▶ WHAT YOU NEED TO DO: Pick the lines holding the string "bold" out of the records and copy them.

▶ DATASET RECORDS:
###

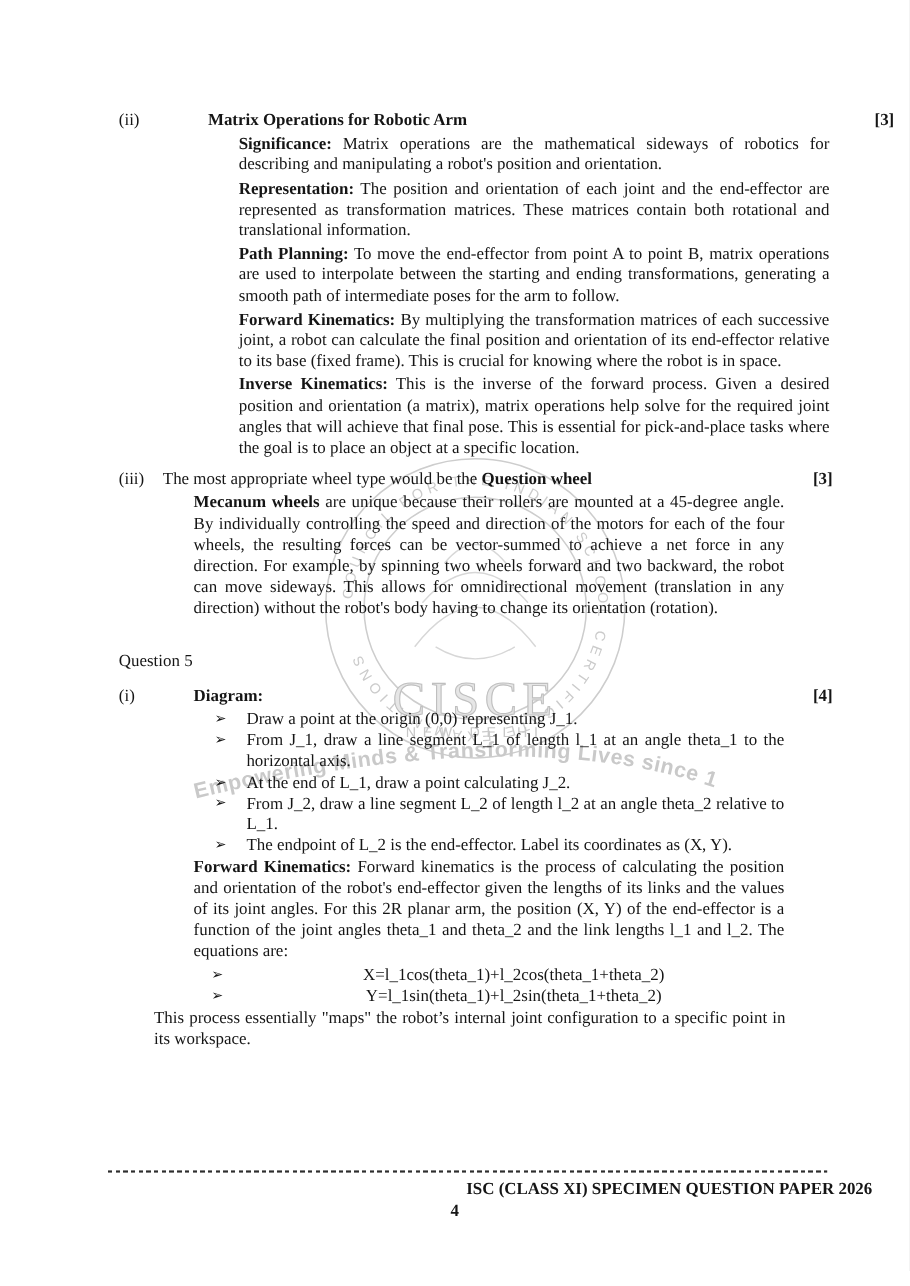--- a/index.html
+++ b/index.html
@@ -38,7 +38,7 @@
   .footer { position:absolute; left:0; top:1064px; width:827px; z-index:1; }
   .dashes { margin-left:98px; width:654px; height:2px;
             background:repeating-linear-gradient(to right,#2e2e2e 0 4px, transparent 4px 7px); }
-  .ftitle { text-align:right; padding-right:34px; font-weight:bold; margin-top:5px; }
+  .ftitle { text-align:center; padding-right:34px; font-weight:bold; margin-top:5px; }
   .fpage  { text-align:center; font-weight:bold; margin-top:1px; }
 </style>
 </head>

###

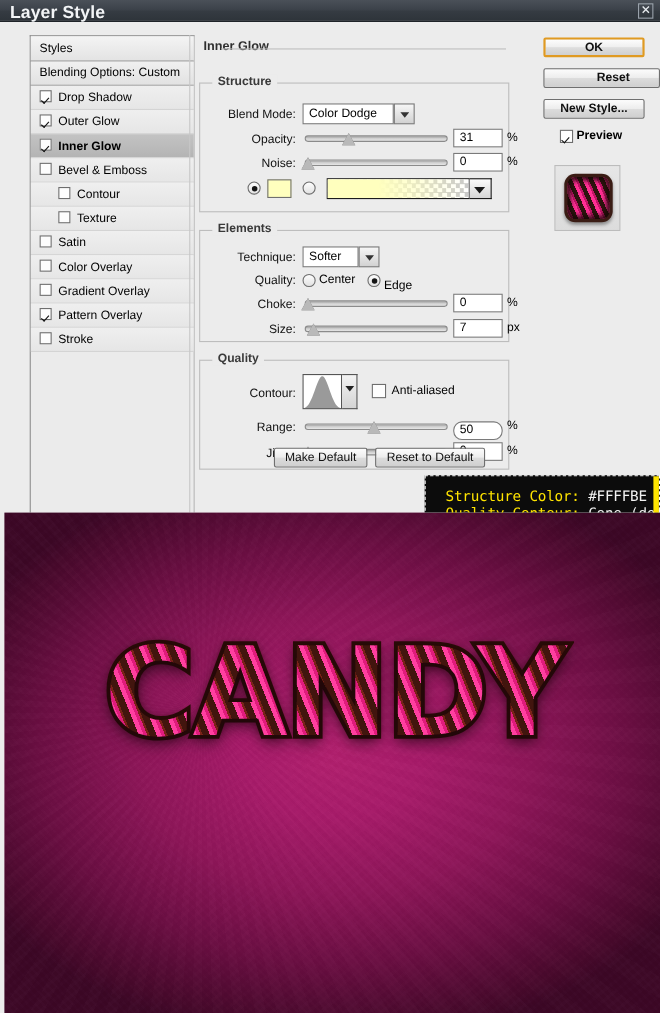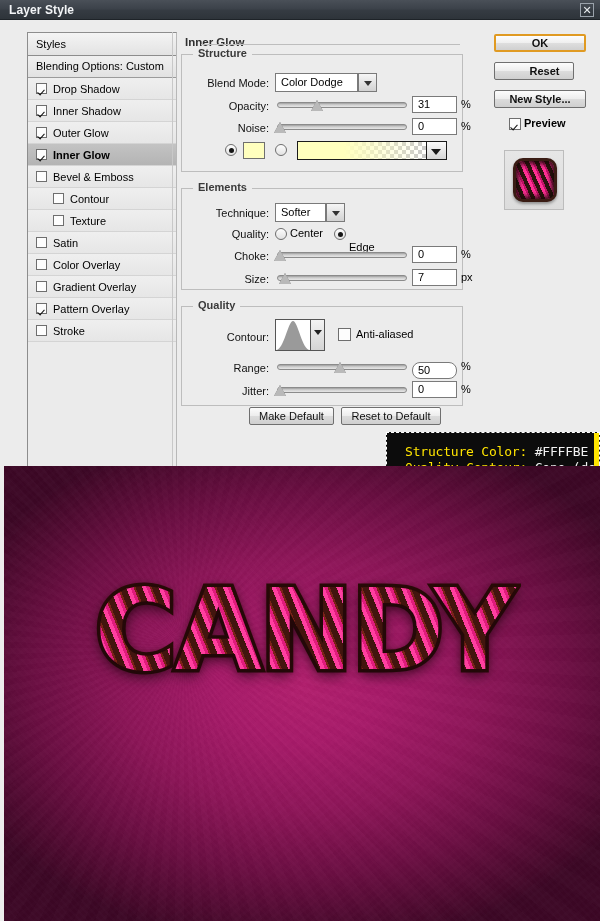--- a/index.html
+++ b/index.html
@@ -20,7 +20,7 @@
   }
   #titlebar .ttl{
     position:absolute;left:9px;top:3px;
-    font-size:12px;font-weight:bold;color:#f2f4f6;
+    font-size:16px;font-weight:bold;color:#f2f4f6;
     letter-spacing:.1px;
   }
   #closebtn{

###

▶ OUTPUT BELOW:
-  .ftitle { text-align:right; padding-right:34px; font-weight:bold; margin-top:5px; }
+  .ftitle { text-align:center; padding-right:34px; font-weight:bold; margin-top:5px; }
   .fpage  { text-align:center; font-weight:bold; margin-top:1px; }
-    font-size:12px;font-weight:bold;color:#f2f4f6;
+    font-size:16px;font-weight:bold;color:#f2f4f6;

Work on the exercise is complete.